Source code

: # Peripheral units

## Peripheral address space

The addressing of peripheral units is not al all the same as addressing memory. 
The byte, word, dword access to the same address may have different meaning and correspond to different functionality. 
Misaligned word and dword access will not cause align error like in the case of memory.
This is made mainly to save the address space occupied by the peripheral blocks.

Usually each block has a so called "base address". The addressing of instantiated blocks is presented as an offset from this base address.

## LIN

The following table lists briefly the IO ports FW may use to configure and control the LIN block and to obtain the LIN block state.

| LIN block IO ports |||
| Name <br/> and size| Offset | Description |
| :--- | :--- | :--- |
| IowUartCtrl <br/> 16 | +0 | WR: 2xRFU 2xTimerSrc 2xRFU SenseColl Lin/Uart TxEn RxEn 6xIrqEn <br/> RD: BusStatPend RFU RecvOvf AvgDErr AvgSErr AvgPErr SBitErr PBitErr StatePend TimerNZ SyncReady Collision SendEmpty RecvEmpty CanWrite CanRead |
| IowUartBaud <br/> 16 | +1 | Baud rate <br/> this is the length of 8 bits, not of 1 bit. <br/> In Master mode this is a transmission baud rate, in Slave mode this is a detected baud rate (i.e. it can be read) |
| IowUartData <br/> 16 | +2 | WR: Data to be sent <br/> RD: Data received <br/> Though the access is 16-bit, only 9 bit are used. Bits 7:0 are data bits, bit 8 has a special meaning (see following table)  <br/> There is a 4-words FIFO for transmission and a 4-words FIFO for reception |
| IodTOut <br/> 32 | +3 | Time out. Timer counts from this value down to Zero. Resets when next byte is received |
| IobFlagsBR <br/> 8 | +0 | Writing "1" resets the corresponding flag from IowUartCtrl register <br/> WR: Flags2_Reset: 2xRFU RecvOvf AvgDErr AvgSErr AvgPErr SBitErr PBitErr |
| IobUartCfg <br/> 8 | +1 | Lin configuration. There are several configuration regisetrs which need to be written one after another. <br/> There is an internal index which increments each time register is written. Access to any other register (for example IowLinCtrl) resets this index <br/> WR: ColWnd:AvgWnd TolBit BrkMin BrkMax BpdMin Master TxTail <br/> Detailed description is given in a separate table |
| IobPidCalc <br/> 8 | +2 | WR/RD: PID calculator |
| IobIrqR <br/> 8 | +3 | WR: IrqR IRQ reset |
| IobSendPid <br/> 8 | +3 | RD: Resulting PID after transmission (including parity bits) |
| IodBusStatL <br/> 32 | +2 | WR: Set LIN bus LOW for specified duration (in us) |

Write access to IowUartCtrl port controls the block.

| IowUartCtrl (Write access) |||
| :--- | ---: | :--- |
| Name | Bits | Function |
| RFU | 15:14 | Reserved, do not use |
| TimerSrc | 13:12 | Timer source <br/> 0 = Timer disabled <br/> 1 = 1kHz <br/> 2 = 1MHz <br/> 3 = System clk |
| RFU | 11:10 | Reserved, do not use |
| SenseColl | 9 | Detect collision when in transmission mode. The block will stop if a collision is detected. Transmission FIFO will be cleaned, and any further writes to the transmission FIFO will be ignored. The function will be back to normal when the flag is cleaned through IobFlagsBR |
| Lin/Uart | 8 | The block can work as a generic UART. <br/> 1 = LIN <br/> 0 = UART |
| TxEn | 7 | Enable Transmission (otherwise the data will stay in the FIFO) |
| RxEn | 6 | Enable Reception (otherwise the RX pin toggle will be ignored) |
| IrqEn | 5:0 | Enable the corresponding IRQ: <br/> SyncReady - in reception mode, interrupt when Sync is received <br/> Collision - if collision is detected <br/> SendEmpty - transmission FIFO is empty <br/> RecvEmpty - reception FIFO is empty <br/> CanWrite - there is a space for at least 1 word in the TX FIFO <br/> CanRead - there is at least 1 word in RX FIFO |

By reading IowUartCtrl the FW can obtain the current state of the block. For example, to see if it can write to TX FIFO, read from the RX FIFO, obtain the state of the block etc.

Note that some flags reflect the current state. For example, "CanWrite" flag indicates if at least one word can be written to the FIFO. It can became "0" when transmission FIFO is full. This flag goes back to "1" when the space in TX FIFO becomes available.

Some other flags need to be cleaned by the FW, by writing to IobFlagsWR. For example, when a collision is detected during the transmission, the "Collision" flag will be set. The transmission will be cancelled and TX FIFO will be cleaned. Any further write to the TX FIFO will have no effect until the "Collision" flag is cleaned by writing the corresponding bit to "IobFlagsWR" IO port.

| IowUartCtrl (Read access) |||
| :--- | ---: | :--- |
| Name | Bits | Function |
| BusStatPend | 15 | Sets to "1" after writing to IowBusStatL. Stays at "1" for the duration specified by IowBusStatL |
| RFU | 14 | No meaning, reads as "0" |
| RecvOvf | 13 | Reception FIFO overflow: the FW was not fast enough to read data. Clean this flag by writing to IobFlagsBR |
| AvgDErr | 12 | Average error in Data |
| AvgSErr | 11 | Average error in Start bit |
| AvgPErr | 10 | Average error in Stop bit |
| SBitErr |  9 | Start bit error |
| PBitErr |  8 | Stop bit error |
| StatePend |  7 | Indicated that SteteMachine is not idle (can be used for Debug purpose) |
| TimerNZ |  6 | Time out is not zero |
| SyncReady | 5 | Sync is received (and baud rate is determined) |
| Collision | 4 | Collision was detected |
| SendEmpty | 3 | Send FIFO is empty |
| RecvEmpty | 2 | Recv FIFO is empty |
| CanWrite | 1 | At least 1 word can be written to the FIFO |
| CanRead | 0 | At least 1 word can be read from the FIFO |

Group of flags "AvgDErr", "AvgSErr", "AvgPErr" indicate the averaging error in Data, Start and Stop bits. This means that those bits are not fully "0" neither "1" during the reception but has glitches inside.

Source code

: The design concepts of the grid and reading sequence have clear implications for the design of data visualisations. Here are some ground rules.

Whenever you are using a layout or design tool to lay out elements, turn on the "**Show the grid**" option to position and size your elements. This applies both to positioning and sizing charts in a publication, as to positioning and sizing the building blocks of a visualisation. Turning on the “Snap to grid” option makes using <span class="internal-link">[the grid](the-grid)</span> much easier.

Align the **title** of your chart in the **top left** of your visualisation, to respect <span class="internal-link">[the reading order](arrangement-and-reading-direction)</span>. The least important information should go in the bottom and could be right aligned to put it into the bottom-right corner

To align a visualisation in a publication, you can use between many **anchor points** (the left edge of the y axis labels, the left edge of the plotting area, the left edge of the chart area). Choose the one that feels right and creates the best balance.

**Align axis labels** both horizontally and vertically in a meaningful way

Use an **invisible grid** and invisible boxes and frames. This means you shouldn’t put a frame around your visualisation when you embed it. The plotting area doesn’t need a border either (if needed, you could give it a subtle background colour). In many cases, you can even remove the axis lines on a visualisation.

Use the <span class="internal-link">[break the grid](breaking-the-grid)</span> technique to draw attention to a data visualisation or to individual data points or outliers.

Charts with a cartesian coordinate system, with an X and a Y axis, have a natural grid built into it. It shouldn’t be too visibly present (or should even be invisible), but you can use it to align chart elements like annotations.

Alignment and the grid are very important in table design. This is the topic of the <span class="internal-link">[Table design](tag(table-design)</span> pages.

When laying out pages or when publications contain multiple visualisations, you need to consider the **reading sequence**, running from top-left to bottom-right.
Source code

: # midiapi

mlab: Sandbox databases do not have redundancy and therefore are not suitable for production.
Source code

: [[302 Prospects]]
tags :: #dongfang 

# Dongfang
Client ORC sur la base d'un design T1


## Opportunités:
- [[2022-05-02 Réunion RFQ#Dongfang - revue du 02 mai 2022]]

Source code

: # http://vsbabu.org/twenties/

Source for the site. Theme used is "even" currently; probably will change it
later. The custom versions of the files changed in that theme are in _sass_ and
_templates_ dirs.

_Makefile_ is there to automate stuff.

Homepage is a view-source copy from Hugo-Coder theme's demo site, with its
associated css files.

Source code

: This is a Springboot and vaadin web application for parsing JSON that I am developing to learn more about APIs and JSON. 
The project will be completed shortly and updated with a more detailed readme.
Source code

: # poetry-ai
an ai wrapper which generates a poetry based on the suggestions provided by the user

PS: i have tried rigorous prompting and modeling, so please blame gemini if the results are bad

= İş talimatı =
Verilerin en başından "The following table" ifadesini içeren satıra kadar, iki uç da dahil olmak üzere yalnızca bu satırları JSON dizeleri listesi olarak yeniden yazar mısınız? Her satır bir dize olsun, boş satırlar listeye alınmasın.

= Çözüm aşağıda =
[
  "Source code",
  ": # Peripheral units",
  "## Peripheral address space",
  "The addressing of peripheral units is not al all the same as addressing memory. ",
  "The byte, word, dword access to the same address may have different meaning and correspond to different functionality. ",
  "Misaligned word and dword access will not cause align error like in the case of memory.",
  "This is made mainly to save the address space occupied by the peripheral blocks.",
  "Usually each block has a so called \"base address\". The addressing of instantiated blocks is presented as an offset from this base address.",
  "## LIN",
  "The following table lists briefly the IO ports FW may use to configure and control the LIN block and to obtain the LIN block state."
]